Dans un geste de réparation et de solidarité, 260 familles précédemment déguerpies du quartier Plaine-Orety à Libreville ont été relogées le 24 septembre 2025 à Bikelé-Nzong, dans la commune de Ntoum (province de l’Estuaire).
Ces familles, victimes d’une opération de déguerpissement en juillet 2025, avaient perdu leurs logements sans compensation immédiate. Grâce à l’impulsion du chef de l’État, Brice Clotaire Oligui Nguema, cette première vague de relogement leur offre désormais des maisons neuves de différents formats :
- 114 logements de 90 m²
- 110 logements de 100 m²
- 36 logements de 132 m²
La remise des clés a été marquée par une cérémonie officielle présidée par Grévis Owono, porte-parole des déguerpis, symbolisant un nouveau départ pour ces familles.

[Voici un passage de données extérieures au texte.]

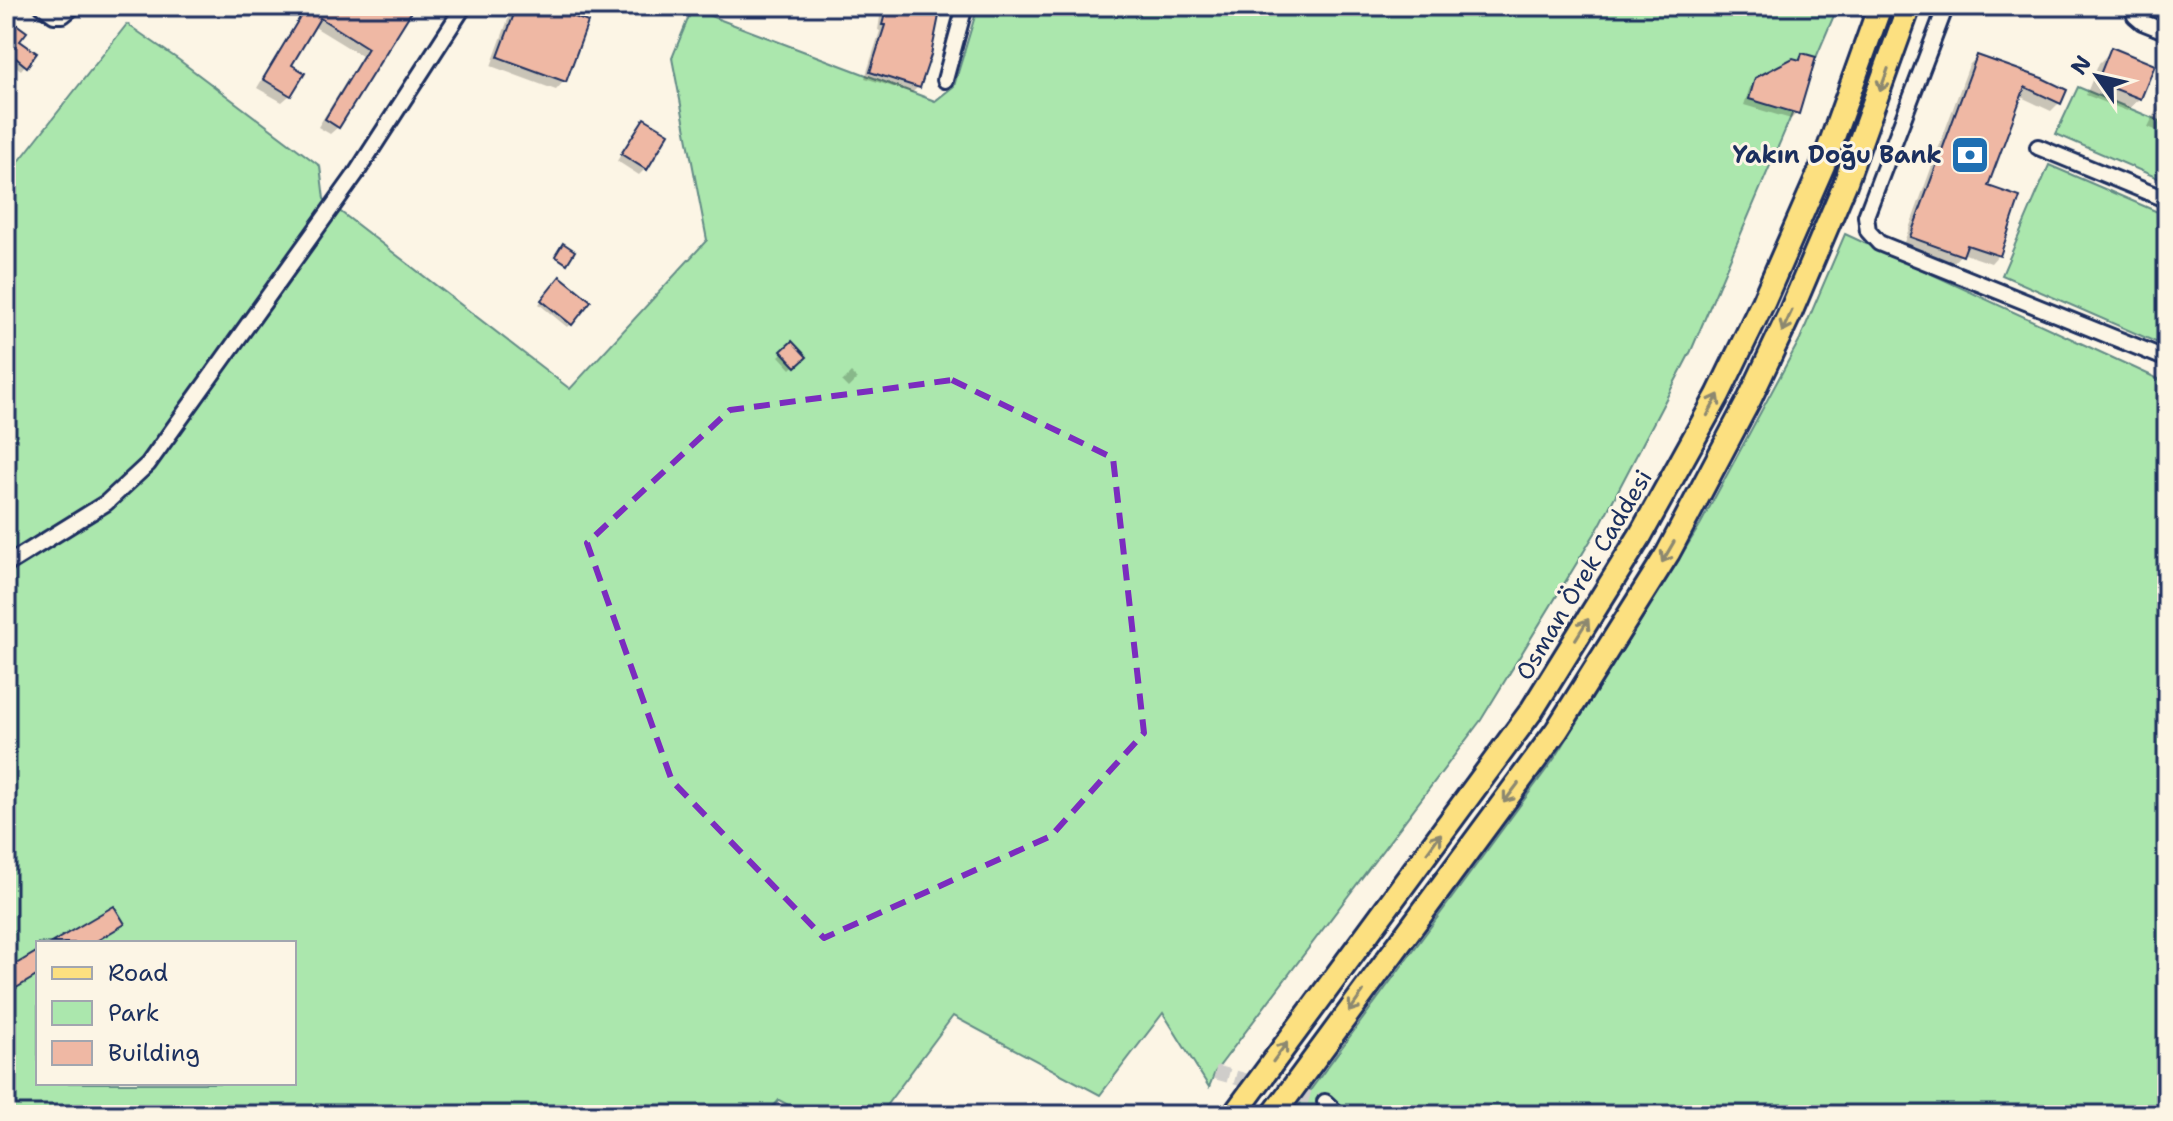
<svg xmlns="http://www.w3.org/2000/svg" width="2173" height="1121" viewBox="0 0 2173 1121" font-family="'Shantell Sans',sans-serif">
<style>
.green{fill:#abe7ad;stroke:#638b86;stroke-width:2;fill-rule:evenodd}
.shadow{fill:#0003}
.building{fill:#efb8a4;stroke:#1b2f5e;stroke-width:2}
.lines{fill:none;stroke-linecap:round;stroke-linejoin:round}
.street-tunnel{stroke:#cfcdca;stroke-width:14;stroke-dasharray:14 7;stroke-linecap:butt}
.street-casing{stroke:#1b2f5e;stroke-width:20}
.primary-casing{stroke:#1b2f5e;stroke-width:28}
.street{stroke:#fcf5e5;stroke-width:14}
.primary{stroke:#fce080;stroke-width:22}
.oneway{stroke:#8c886f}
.marked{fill:none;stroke:#7b2cbf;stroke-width:6;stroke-dasharray:16 10;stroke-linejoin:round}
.labels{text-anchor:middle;stroke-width:6;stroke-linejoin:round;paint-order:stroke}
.poi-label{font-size:24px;font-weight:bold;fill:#1b2f5e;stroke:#fcf5e5;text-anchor:end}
.street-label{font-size:24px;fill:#1b2f5e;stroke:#fcf5e5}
</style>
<rect width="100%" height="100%" fill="#fcf5e5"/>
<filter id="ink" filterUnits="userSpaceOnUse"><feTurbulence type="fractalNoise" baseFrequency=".0125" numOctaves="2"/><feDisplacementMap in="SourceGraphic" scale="16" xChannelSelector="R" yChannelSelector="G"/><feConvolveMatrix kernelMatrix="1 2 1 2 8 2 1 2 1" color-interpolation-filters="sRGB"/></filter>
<g filter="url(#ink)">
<g class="green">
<path d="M978,6h860l-147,345 -91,174 -119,195 -266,352 -6,15 -46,-74 -63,82 -147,-79 -74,99h-72l-28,-15 -13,15h-760v-937l121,-154 52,36 141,106 4,33 246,190 137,-149 -35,-182 20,-49 243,92 19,-15zM38,943h256v140h-256z"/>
<path d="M2078,87l89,37v58l-111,-48z"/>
<path d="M2049,165l118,51v47l-8,24 8,4v56l-165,-72z"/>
<path d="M1845,234l322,149v732h-875l265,-360 143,-230 100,-186z"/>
</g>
<g class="shadow">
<path d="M306,6h107l-75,121 -8,7 -12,-7 44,-71 -49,-30 -24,40 1,29 -8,7 -25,-14z"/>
<path d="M513,6h38l-1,4 14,71 -8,9 -65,-24z"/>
<path d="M706,6h25l-4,6z"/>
<path d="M836,6h103l-21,81 -6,6 -47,-15 15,-47 -2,-1 2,-13z"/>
<path d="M6,19l18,14 -6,9 7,23 -4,5 -15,-11z"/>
<path d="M2112,50l28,48 -13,13 -41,-16 13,-32z"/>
<path d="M1803,55l-6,58 -6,6 -47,-14 6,-18 7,-7 40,-19z"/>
<path d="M1977,57l82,46 -8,8 -32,-15 -33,92 13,66 -8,9 -29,-10 -9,10 -50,-18 66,-180z"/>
<path d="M2167,87v48l-19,-8z"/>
<path d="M644,120l1,49 -6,6 -22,-14 21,-35z"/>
<path d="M2167,270v13l-5,-3z"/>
<path d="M556,282l15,41 -4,4 -28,-23z"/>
<path d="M792,344l12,13 -13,12 -12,-13z"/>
<path d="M851,373l6,6 -9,9 -6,-6z"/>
<path d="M38,953v23l-32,19v-23z"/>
</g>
<g class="building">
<path d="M299,6h116l-76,122 -14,-9 43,-71 -48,-30 -28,47 13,8 -14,23 -28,-17 42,-70z"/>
<path d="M517,6h29l42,16 -22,60 -68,-25z"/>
<path d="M887,6h54l-10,49 -11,33 -50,-16 15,-47h-3z"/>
<path d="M12,21l15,11 -7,9 17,12 -10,14 -16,-13 -5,7v-32z"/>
<path d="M2111,47l44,18 -14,34 -44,-17z"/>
<path d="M1802,53l14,4 -17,57 -50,-15 6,-21 38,-20 7,2z"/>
<path d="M1977,55l65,23 25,12 -6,14 -36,-17 -37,99 32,11 -20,59 -33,-11 -4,11 -53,-19z"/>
<path d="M644,118l25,15 -22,37 -26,-16z"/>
<path d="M563,243l12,8 -8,13 -12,-8z"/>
<path d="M560,276l31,25 -19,24 -31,-25z"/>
<path d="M792,341l15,16 -11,10 -15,-16z"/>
<path d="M114,906l11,18 -32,19h-42z"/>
<path d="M38,951v24l-32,19v-24z"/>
</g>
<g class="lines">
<path class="street-tunnel" d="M1215,1072l110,30"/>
<g class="street-casing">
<g id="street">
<path d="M42,6l12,9h9l11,-9"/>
<path d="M1946,6l-80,210 2,15 11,12 288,116"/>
<path d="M2134,6l1,10 7,6 25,10"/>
<path d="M945,80l20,-74"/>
<path d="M2038,147l129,53"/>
<path d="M6,565l100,-62 42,-39 207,-289 109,-169"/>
<path d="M1325,1102l14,13"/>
<path d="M2156,1115l11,-4"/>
</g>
</g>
<g class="primary-casing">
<g id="primary">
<path d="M1234,1115l298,-405 108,-174 78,-141 45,-93 60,-137 57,-159"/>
<path d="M1273,1115l284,-385 111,-177 82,-155 41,-87 54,-127 64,-178"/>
</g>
</g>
<use href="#street" class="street"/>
<use href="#primary" class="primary"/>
</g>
<defs><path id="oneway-shaft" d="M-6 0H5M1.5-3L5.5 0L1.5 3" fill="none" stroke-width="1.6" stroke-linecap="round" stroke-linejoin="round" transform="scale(2)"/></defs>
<g class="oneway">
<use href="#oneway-shaft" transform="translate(1884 80) rotate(110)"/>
<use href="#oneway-shaft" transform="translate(1787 321) rotate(115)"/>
<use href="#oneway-shaft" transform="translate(1713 405) rotate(-62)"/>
<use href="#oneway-shaft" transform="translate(1668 552) rotate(120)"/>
<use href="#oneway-shaft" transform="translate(1582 629) rotate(-58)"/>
<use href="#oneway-shaft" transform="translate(1511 793) rotate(127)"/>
<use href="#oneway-shaft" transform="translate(1434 843) rotate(-54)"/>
<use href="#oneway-shaft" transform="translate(1356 1002) rotate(126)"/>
<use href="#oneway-shaft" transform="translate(1280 1052) rotate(-54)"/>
</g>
</g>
<path class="marked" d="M952,380l161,78 31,275 -93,103 -227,102 -152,-157 -85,-238 143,-133z"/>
<defs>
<g id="bank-square" transform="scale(2)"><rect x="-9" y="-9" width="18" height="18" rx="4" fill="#1f6fb2" stroke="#fcf5e5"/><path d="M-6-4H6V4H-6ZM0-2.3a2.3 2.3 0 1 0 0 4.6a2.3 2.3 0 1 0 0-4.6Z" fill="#fff"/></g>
</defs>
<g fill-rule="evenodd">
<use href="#bank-square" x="1970" y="155"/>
</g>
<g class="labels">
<g class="poi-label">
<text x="1942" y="163">Yakın Doğu Bank</text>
</g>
<g class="street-label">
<text transform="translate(1584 575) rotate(-59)" y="8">Osman Örek Caddesi</text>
</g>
</g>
<rect width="2173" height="1121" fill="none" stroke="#fcf5e5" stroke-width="32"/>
<rect x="16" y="16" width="2141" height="1089" fill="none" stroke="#1b2f5e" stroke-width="3" filter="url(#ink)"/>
<rect x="36" y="941" width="260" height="144" fill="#fcf5e5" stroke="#a2a6af" stroke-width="2"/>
<rect x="52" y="967" width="40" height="12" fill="#fce080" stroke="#a2a6af" stroke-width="2"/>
<text x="108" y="981" font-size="24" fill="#1b2f5e">Road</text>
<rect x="52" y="1001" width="40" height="24" fill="#abe7ad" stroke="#a2a6af" stroke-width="2"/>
<text x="108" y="1021" font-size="24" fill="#1b2f5e">Park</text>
<rect x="52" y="1041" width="40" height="24" fill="#efb8a4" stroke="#a2a6af" stroke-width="2"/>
<text x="108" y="1061" font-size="24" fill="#1b2f5e">Building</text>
<g transform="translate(2097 76) rotate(304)" stroke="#fcf5e5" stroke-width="6" paint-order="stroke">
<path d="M0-6L14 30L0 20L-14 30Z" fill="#1b2f5e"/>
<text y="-12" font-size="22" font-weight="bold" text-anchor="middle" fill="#1b2f5e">N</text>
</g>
</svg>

Si certains bénéficiaires expriment leur satisfaction, d’autres restent préoccupés par l’accès aux services de base. Le gouvernement s’engage à accompagner ces familles afin que ce relogement soit non seulement un toit, mais également un véritable retour à la dignité.
🔎 Le regard de Com d’Afrik
Ce relogement illustre une démarche concrète de politique sociale et d’inclusion urbaine. Au-delà de la simple construction de logements, il s’agit de réparer un préjudice et de rétablir la confiance des citoyens dans les actions publiques.
Cependant, la réussite de cette initiative dépendra de l’accompagnement post-relogement : accès aux infrastructures, écoles, services de santé et transport. Sans ces mesures complémentaires, le relogement risque de rester partiel et de générer de nouvelles frustrations.
À terme, le projet pourrait servir de modèle de relogement planifié, combinant dignité, urbanisme réfléchi et intégration sociale, et renforcer ainsi la légitimité des politiques publiques gabonaises.